For $t>0$ I want to show that $$\frac{1}{(4\pi t)^{n/2}}\int_{\mathbb{R}^{n}}e^{\frac{-\|x\|^{2}}{4t}}dx=1$$
So far, I have
$$\begin{aligned} \frac{1}{(4\pi t)^{n/2}}\int_{\mathbb{R}^{n}}e^{\frac{-\|x\|^{2}}{4t}}dx&=\frac{1}{(4\pi t)^{n/2}}\int_{\mathbb{S}^{n-1}}\int_{0}^{\infty}r^{n-1}e^{-\frac{r^{2}}{4t}}drd\theta \\ &=\frac{\omega_{n-1}}{(4\pi t)^{n/2}}\int_{0}^{\infty}r^{n-1}e^{-\frac{r^{2}}{4t}}dr \\ &=\frac{2\pi^{n/2}}{(4\pi t)^{n/2}\Gamma\left(\frac{n}{2}\right)}\int_{0}^{\infty}r^{n-1}e^{-\frac{r^{2}}{4t}}dr \end{aligned}$$
But from here I have not been able to proceed, although I realise that the integral looks something like the integral function.
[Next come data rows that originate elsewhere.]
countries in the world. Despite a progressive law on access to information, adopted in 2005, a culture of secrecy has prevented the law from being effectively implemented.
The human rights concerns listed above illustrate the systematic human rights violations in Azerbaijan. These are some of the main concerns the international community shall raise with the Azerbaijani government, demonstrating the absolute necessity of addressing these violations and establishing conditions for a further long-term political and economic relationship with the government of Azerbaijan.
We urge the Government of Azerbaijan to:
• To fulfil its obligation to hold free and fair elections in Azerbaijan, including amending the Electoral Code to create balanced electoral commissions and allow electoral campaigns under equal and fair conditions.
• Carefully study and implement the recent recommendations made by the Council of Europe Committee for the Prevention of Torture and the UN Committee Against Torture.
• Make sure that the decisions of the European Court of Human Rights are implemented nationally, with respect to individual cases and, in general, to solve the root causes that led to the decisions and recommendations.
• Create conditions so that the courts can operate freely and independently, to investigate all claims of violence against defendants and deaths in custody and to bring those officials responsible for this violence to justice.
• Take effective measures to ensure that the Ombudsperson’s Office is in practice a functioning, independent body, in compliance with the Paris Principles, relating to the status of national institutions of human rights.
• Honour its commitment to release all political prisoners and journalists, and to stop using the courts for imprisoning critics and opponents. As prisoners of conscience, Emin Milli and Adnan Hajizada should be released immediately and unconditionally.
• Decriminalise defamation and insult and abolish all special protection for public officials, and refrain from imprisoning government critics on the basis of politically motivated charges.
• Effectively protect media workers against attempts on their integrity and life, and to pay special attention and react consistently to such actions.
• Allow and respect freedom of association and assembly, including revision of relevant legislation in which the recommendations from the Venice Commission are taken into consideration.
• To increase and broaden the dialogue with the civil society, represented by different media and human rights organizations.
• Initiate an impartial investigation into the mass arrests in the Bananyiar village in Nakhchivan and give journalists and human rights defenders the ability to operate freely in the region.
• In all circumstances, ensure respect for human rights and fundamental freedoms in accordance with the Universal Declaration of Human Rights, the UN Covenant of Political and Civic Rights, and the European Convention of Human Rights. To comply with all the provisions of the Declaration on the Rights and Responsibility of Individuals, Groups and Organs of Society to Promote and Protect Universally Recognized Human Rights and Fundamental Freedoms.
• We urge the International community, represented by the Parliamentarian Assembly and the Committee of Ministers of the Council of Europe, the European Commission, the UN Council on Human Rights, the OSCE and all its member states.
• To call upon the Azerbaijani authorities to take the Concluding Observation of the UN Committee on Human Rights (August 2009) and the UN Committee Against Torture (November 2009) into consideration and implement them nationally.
Although the Wikipedia article on Gaussian integrals shows computations on $\mathbb{R}$ and $\mathbb{R}^{2}$ I could not find resources on $\mathbb{R}^{n}$.
Get rid of $t$ through a suitable substitution then apply Fubini's theorem, without switching to polar coordinates: $$ \iiint_{\mathbb{R}^3} e^{-(x^2+y^2+z^2)}\,dx\,\,dy\,dz = \left(\int_{-\infty}^{+\infty}e^{-u^2}\,du\right)^3,$$ for instance.